Re^2: Interpreter eval counter out of bounds
by Jeppe (Monk) on Jan 28, 2011 at 14:18 UTC
    Andreas' coworker here!

    The strange thing is that once this error occurs, evals that previously worked all of a sudden fail. Some of the code that is evaled is in fact logged to file (under /tmp), and they are valid:

    username@server tmp$ /opt/perl/bin/perl -c /tmp/agent_code.4561.pl 
    /tmp/agent_code.4561.pl syntax OK
    
    This is code that works for days, and works again after a restart of the application (which of course means we get a fresh interpreter to mess up)
Re^2: Interpreter eval counter out of bounds
by andreas1234567 (Vicar) on Jan 28, 2011 at 13:52 UTC
    Do you have the ability to log the evals it's executing, in order to see whether the eval compile warnings/errors make any sense?
    In theory yes, but I assume impact on performance would be unacceptable as well as the log files themselves would be difficult to manage (log rotation would happen too quickly). I have not been able to reproduce the problem outside of a specific production environment with certain difficult-to-change log requirements.
    --
    No matter how great and destructive your problems may seem now, remember, you've probably only seen the tip of them. [1]

      I have a perl daemon that in principle (unless stopped or restarted) will run forever. . .

      All of our production scripts restart themselves after some time is passed, ( i.e. 4-hours, 24-hours, etc. ).

      If you have 'cron' you might want to restart the process periodically.
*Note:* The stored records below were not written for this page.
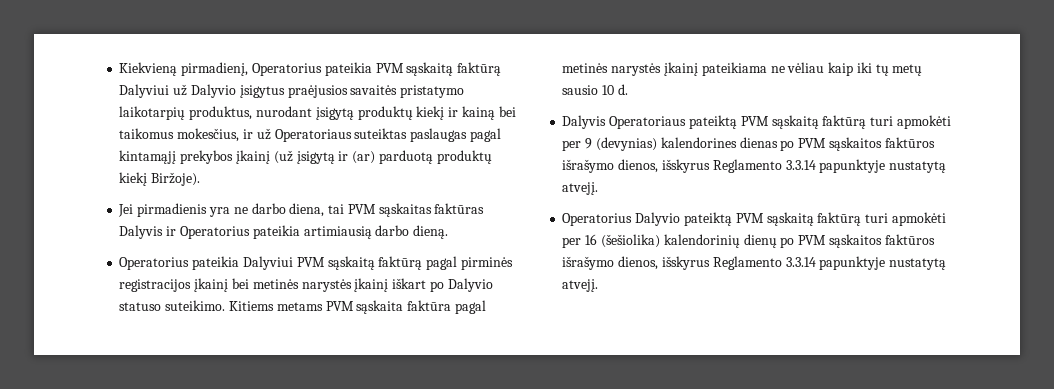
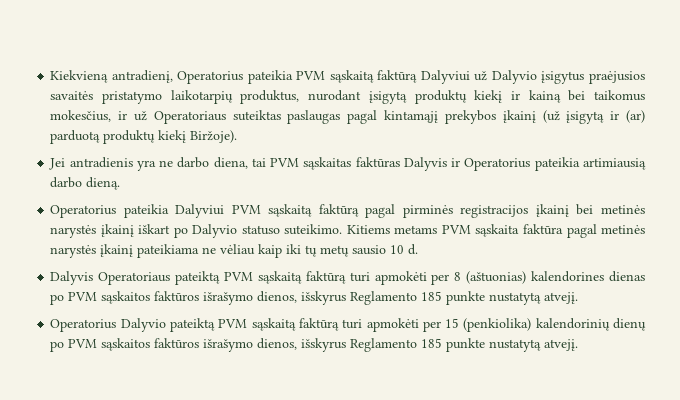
[181,62,249,76] pirmadienį, -> [111,70,173,83] antradienį,
[137,203,208,217] pirmadienis -> [69,157,133,168] antradienis
[585,137,657,151] 9 (devynias) -> [454,271,527,284] 8 (aštuonias)
[785,159,886,173] 3.3.14 papunktyje -> [421,291,486,305] 185 punkte
[585,234,660,248] 16 (šešiolika) -> [445,318,532,332] 15 (penkiolika)
[785,256,886,270] 3.3.14 papunktyje -> [421,338,486,352] 185 punkte

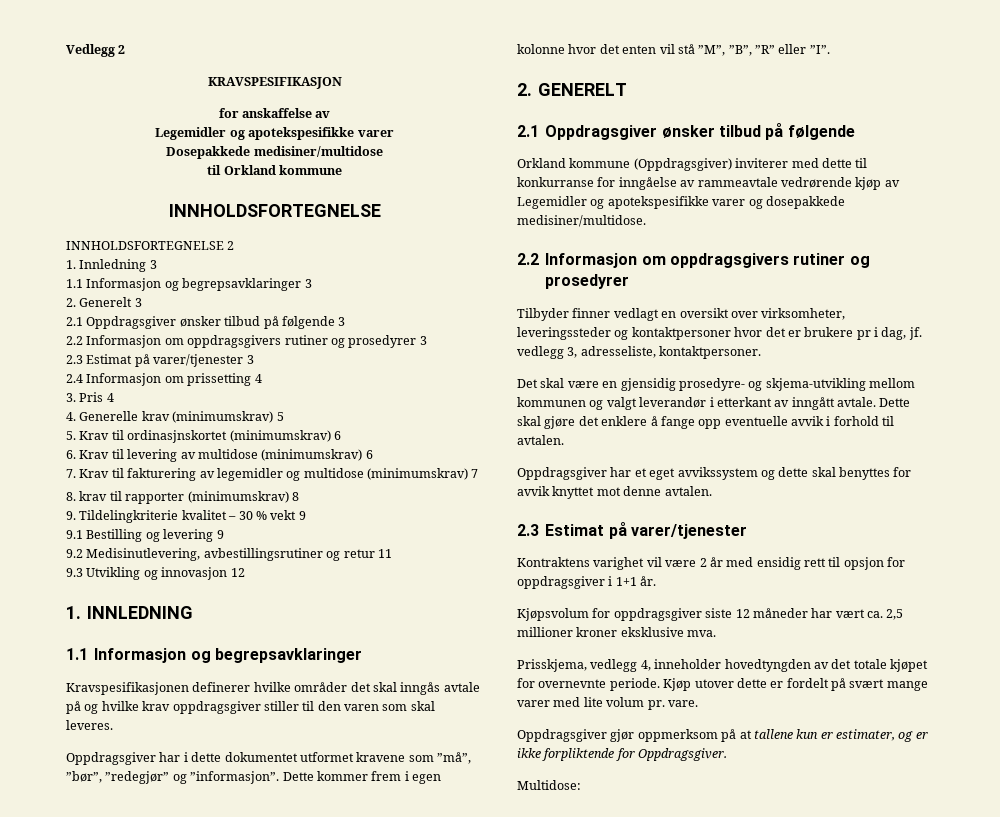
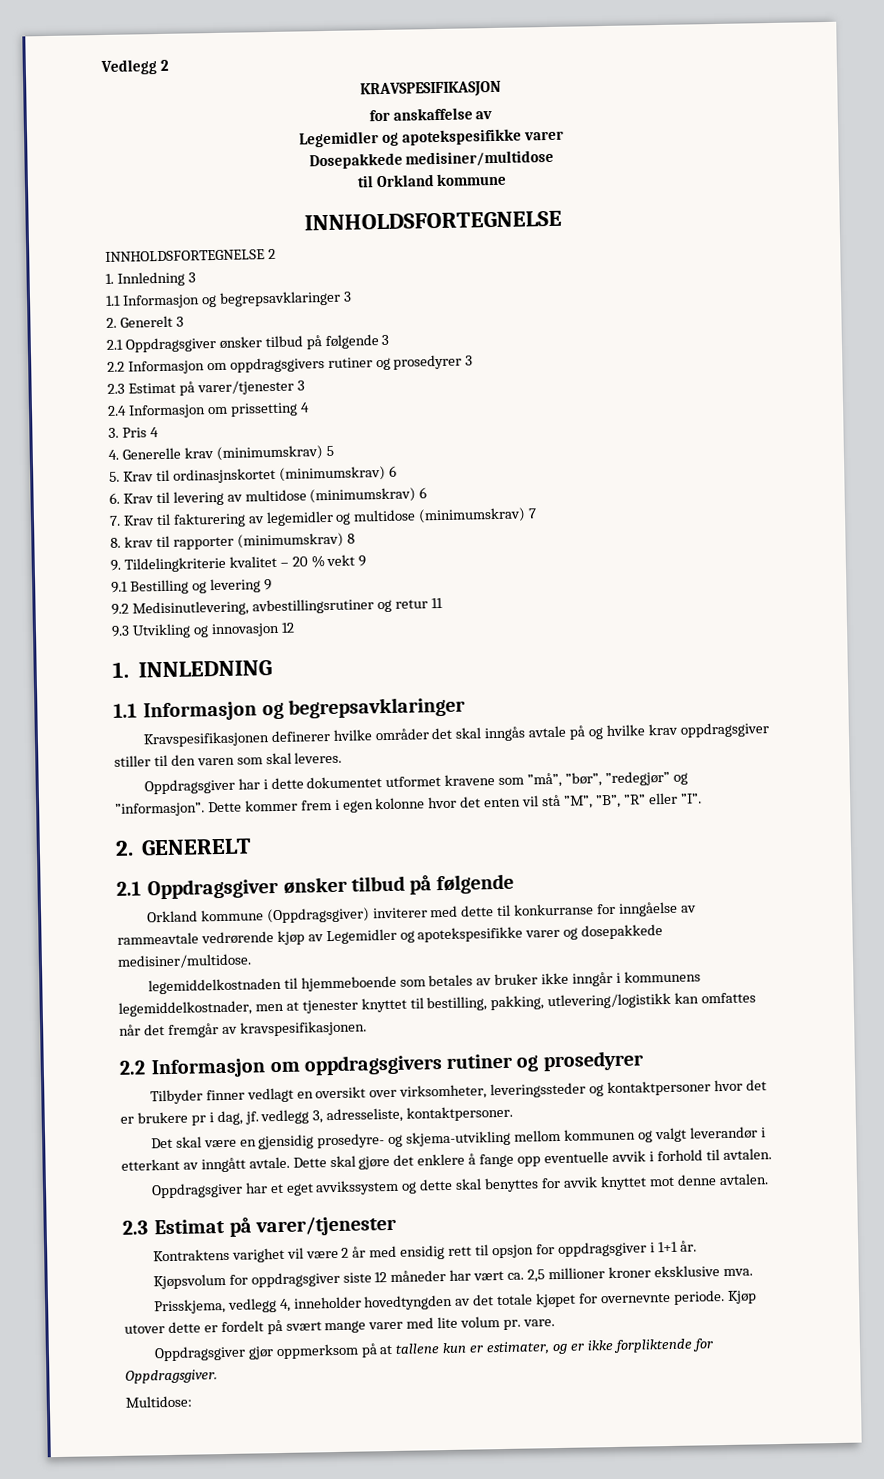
[238,511,253,520] 30 -> [291,556,308,567] 20
(646, 221) none -> [147,970,701,995] [118,992,757,1017] [119,1020,367,1038] // legemiddelkostnaden til hjemmeboende som betales av bruker ikke inngår i kommunens legemiddelkostnader, men at tjenester knyttet til bestilling, pakking, utlevering/logistikk kan omfattes når det fremgår av kravspesifikasjonen.

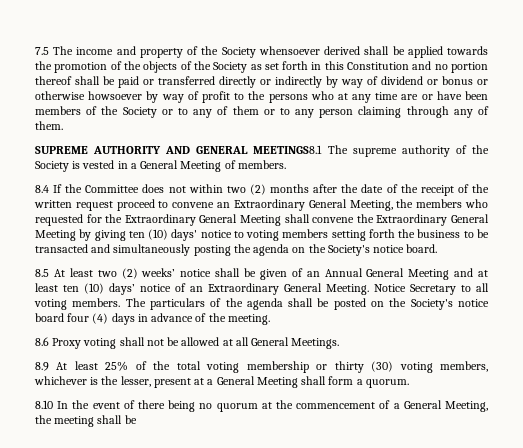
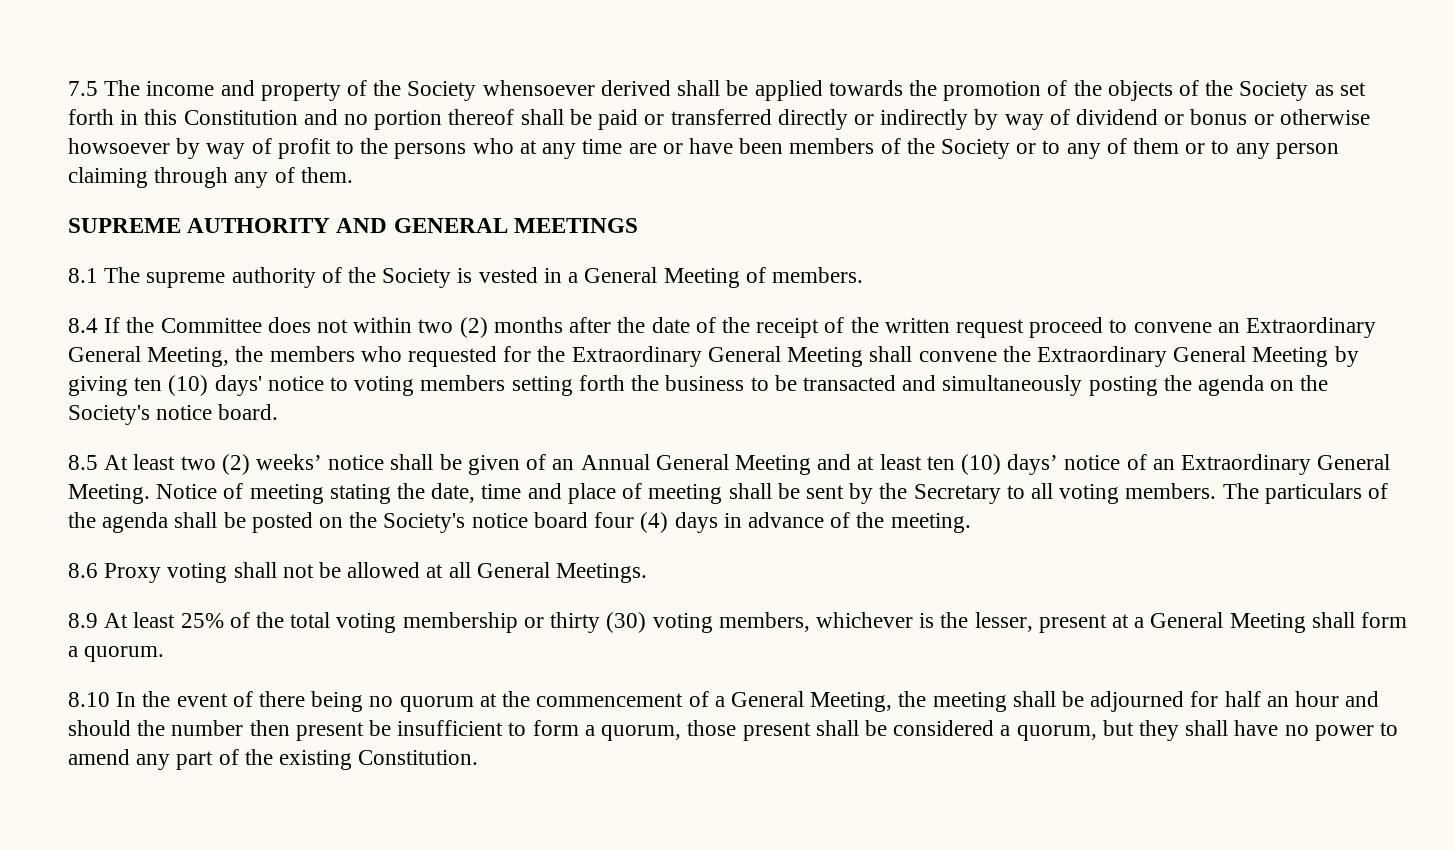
[253,145,323,154] MEETINGS8.1 -> [513,218,638,233] [68,268,98,283] MEETINGS // 8.1
(406, 288) none -> [223,483,908,504] of meeting stating the date, time and place of meeting shall be sent by the
(137, 419) none -> [1090,691,1380,712] [68,720,1399,741] [68,749,479,770] adjourned for half an hour and should the number then present be insufficient to form a quorum, those present shall be considered a quorum, but they shall have no power to amend any part of the existing Constitution.

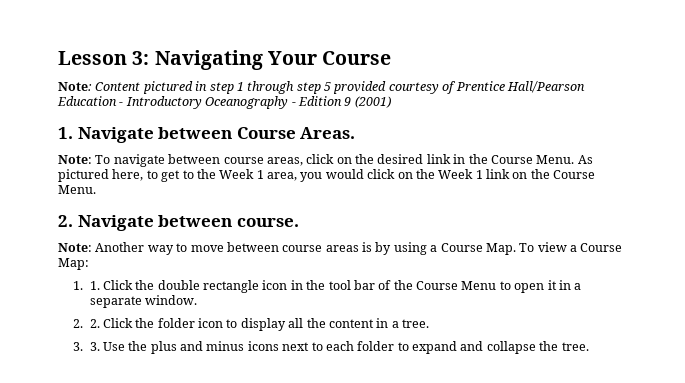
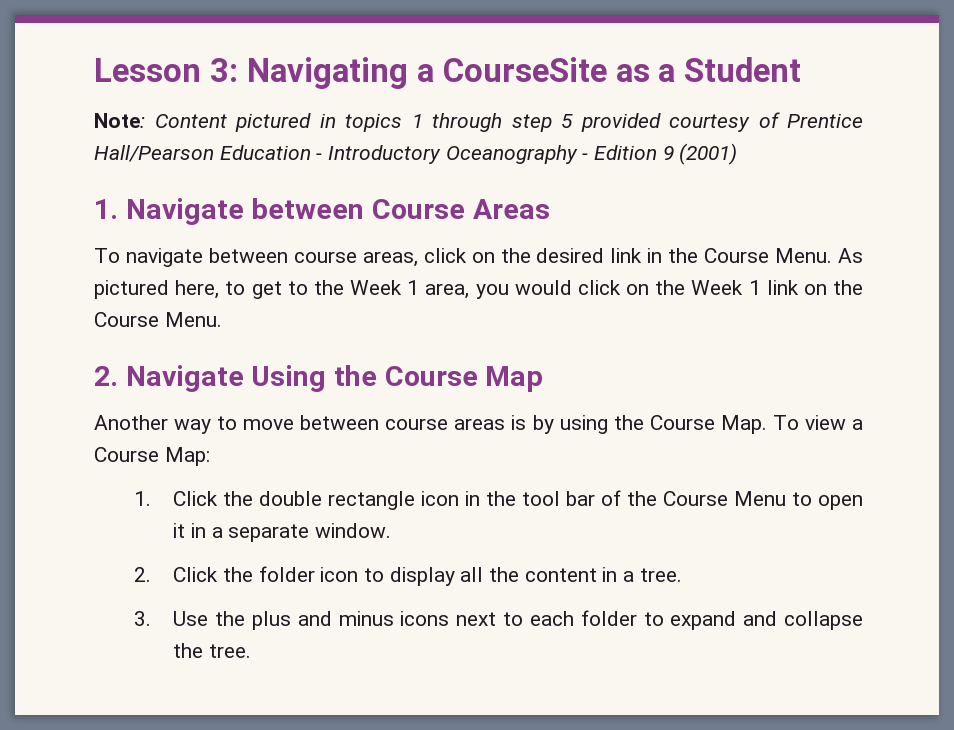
[267,51,392,65] Your Course -> [416,57,802,82] a CourseSite as a Student
[209,82,234,94] step -> [345,114,402,132] topics
[300,127,356,139] [58,155,92,164] Areas. // Note: -> [472,199,550,219] Areas //
[158,215,299,227] [58,243,92,252] between course. // Note: -> [251,365,544,392] Using the Course Map //
[430,245,438,252] a -> [613,415,644,430] the
[89,281,100,290] 1. -> (151, 498) none
[89,319,100,328] 2. -> (151, 574) none
[89,342,100,351] 3. -> (151, 618) none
If you can't use 'cron' then the script can test on how much time has passed and use 'system' to restart itself and then exit.

      Your script will be happy with a fresh start.

      "Well done is better than well said." - Benjamin Franklin

        use 'system' to restart itself and then exit.

        Your script will be happy with a fresh start.

        Except that when using system, the old process doesn't go away; it'll wait for the new one to finish.

        Daemons restarting itself is a classical trick. But you got to use exec, not system. You want to replace yourself with the new instance, not create an additional one.

Re^2: Interpreter eval counter out of bounds
by vkon (Curate) on Feb 05, 2011 at 16:46 UTC
    if this is actually the case - then - fortunately a bug could be fixed, and even a small XS "fix" module could be created to "reset" said variable PL_evalseq (I hope it is exported?)